Ausgangspunkt von Kleins Erzählung ist die Europäische Kolonialisation, die den Ozean in eine geostrategische Arena militärischer und ökonomischer Kämpfe verwandelt habe. Dabei ist Erzählung wahrscheinlich das falsche Wort, weil der Historiker Klein viele Geschichte von früher und heute mosaikartig zu einem bunten wenn auch nicht widerspruchsfreien Bild der zeitgenössischen somalischen Piraterie zusammenfügt.
Einzelne zentrale Aspekte aus diesem Mosaik seien an dieser Stelle kurz ausgeführt:
Soziale Eingebundenheit: Im Mittelpunkt seines Interesses steht die Gesellschaftlichkeit, aus der die Piraten stammen und die sie trägt: „Die Unterstützung der Communities ermöglicht erst die piratischen Unternehmungen“ (S. 17). Kleins betont den traditionell egalitären Charakter der somalischen Clans („Clans haben keine Chefs“ S. 45) und weist auf den sozialen Charakter der Clanstrukturen hin. Denn Clanzugehörigkeit ist keinesfalls von Geburt ein für allemal festgelegt ist: „Leute schließen sich zu Clans zusammen, Clans vereinigen sich, brechen wieder auseinander und schließen sich spontan erneut zusammen“ (S. 45). So können auch Piraten jederzeit temporäre und multi-clannish Subclans bilden, die traditionellen Gewohnheitsrechten, z.B. zur Regelung von Konflikten, unterliegen.

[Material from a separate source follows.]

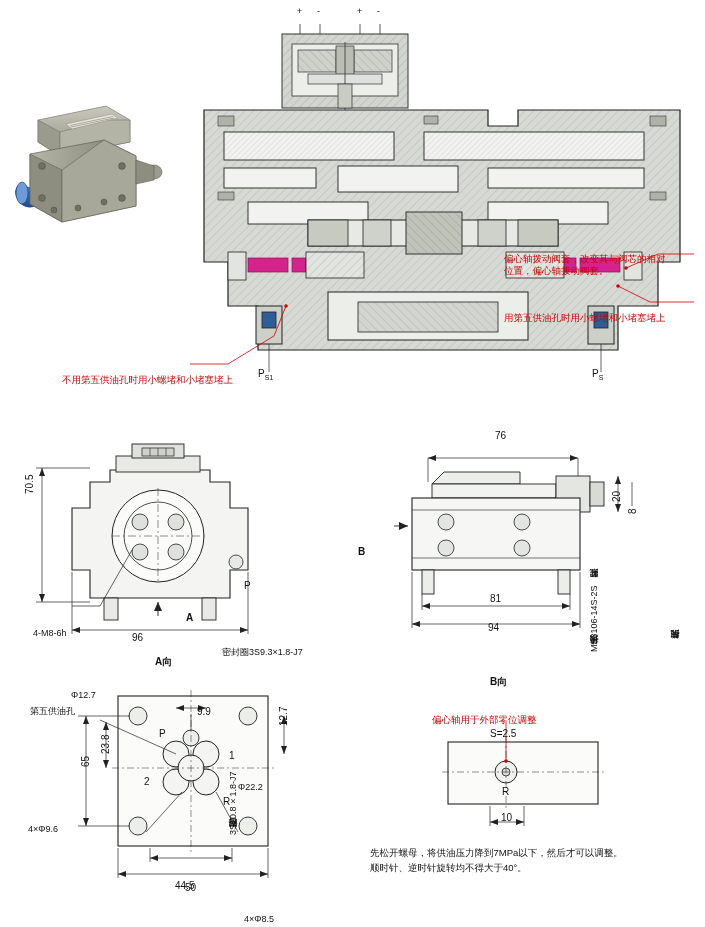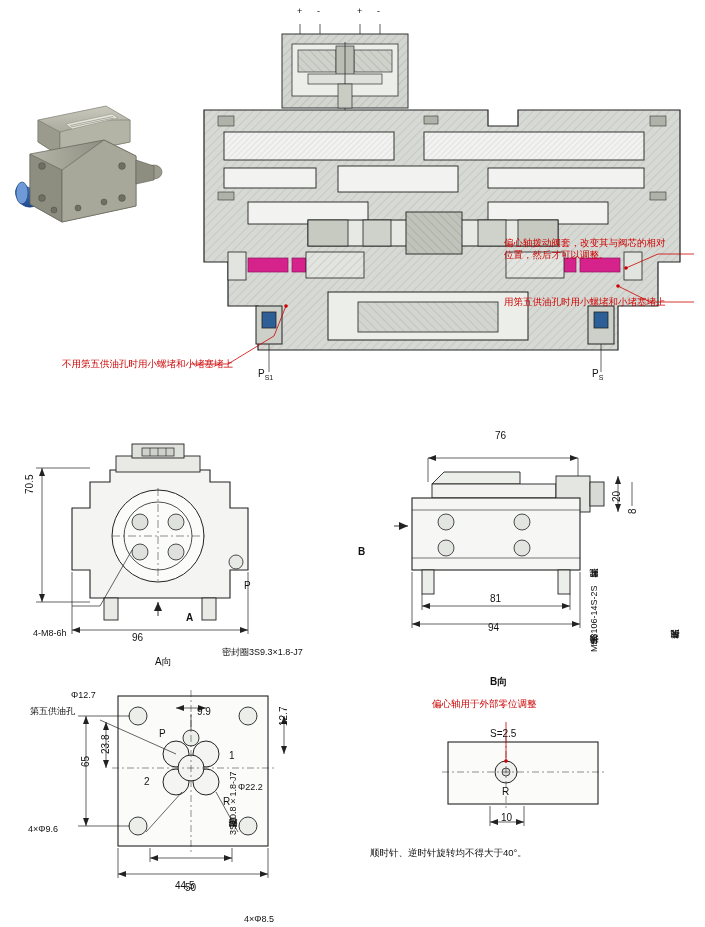"偏心轴拨动阀套，改变其与阀芯的相对" .lbl-cn { margin-top: none -> 16px }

Piraterie als Form von Lohnarbeit: Klein sieht die Piraterie vor Somalia als eine vorübergehende und prekäre, aber vielerorts akzeptierte Form von Lohnarbeit ist. Dabei lehnt er Verallgemeinerungen ab. „Jede Crew ist anders organisiert, jede Gruppe und jeder Pirat hat andere Motive“ (S. 63). Behauptungen, die Piraterie sei von außen finanziert und gesteuert hält Klein für rassistisch, weil sie Somalis „Cleverness, ökonomisches Geschick, Organisationstalent und strategisches Handeln“ (S. 80) absprechen würde.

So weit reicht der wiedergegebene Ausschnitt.